In one 3 year trial in postmenopausal women with osteoporosis (HORIZON-PFT), the overall incidence of all atrial fibrillation adverse events was 2.5% (96 out of 3,862) in the Aclasta group vs. 1.9% (75 out of 3,852) in the placebo group. The rate of atrial fibrillation serious adverse events was 1.3% (51 out of 3,862) in patients receiving Aclasta compared with 0.6% (22 out of 3,852) in patients receiving placebo. The mechanism behind the increased incidence of atrial fibrillation is unknown. The imbalance observed in this trial has not been observed in other clinical trials with zoledronic acid.
In the HORIZON-PFT extension trial, the incidence of atrial fibrillation adverse events was 3.4% (21 out of 613) in the group of patients who received Aclasta in the core and extension trial (i.e. 6-years of total exposure to Aclasta) vs. 2.1% (13 out of 616) in patients who received Aclasta in the core (i.e. 3-years exposure) and placebo in the extension trial. The rate of atrial fibrillation serious adverse events was 2% (12 out of 613) in patients who received 6-years Aclasta compared with 1.1% (7 out of 616) in patients who received 3-years Aclasta then 3-years placebo. These imbalances were not statistically significant.
Adverse drug reactions from post-marketing spontaneous reports:
The following adverse drug reactions have been derived from post-marketing experience with Aclasta via spontaneous case reports and literature cases. Because these reactions are reported voluntarily from a population of uncertain size, it is not possible to reliably estimate their frequency which is therefore categorized as not known.
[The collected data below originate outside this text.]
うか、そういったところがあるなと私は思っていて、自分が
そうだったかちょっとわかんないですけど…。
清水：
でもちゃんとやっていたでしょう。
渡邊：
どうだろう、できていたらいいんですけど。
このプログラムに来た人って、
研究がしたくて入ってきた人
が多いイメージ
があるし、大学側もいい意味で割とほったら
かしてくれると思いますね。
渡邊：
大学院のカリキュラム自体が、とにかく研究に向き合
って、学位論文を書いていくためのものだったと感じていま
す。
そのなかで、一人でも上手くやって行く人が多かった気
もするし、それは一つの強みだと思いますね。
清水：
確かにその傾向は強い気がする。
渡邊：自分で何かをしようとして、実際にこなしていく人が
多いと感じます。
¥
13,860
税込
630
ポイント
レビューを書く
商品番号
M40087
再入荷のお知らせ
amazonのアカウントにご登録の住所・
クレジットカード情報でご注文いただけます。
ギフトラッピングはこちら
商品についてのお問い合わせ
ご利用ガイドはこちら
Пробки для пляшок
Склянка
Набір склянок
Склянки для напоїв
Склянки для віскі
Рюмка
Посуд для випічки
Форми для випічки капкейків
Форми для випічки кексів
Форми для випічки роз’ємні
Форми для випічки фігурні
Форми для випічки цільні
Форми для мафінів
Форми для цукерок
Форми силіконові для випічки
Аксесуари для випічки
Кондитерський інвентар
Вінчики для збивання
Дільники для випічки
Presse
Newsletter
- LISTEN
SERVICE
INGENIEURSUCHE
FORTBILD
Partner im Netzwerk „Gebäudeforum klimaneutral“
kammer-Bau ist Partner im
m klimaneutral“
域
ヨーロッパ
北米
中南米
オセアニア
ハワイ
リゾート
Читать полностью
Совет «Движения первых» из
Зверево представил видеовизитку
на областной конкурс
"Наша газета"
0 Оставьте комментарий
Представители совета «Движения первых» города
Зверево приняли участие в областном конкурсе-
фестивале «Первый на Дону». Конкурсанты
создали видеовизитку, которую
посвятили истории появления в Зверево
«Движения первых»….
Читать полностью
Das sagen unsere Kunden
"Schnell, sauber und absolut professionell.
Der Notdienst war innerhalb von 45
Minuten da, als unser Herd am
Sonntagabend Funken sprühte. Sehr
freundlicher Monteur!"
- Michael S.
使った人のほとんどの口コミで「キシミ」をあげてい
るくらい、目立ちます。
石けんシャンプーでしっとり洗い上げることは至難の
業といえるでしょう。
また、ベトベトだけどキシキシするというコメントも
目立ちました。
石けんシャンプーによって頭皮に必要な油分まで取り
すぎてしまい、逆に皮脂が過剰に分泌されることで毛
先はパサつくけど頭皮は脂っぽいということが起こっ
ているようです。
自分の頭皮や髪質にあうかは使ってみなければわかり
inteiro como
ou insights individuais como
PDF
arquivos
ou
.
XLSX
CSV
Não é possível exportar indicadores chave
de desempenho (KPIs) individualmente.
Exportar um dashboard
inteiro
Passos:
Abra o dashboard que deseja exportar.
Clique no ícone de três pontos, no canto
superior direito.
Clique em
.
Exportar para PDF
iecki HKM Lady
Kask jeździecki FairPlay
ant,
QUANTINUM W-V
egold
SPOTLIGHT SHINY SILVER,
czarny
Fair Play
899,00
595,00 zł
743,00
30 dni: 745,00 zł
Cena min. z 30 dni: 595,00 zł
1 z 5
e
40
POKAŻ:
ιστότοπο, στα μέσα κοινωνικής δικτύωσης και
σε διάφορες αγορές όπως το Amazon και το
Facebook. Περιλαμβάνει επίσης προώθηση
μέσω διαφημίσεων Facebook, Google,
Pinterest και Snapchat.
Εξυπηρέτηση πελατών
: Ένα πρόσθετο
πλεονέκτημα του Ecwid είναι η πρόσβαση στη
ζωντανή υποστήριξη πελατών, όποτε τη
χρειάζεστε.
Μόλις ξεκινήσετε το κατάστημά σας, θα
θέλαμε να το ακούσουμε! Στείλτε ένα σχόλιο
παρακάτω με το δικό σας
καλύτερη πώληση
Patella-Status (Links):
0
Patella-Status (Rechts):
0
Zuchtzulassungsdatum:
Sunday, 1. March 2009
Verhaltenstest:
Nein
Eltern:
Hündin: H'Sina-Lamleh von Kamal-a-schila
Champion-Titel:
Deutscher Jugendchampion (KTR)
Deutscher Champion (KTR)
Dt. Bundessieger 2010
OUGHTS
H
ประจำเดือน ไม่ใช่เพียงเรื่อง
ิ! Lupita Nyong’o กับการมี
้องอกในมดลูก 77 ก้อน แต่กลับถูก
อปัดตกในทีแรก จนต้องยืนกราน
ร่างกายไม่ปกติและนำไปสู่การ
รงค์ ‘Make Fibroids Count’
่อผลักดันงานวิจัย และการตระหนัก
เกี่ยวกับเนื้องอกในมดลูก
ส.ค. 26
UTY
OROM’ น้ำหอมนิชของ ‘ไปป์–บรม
Adverse drug reactions are listed according to system organ classes in MedDRA. Within each system organ class, adverse drug reactions are presented in order of decreasing seriousness.
Immune system disorders:
Hypersensitivity reactions including anaphylactic reaction, anaphylactic shock, angioedema, bronchospasm, urticaria.
Metabolism and nutrition disorders:
dehydration secondary to post-dose symptoms such as pyrexia, vomiting and diarrhea; hypotension in patients with underlying risk factors.
Musculoskeletal and connective tissue disorders:
osteonecrosis of jaw (see Precautions).
Renal and urinary disorders:
renal failure requiring dialysis or with fatal outcome*, renal impairment (see Precautions).
*Especially in patients with pre-existing renal compromise or other risk factors such as advanced age, concomitant nephrotoxic medicinal products, concomitant diuretic therapy or dehydration in the post-infusion period.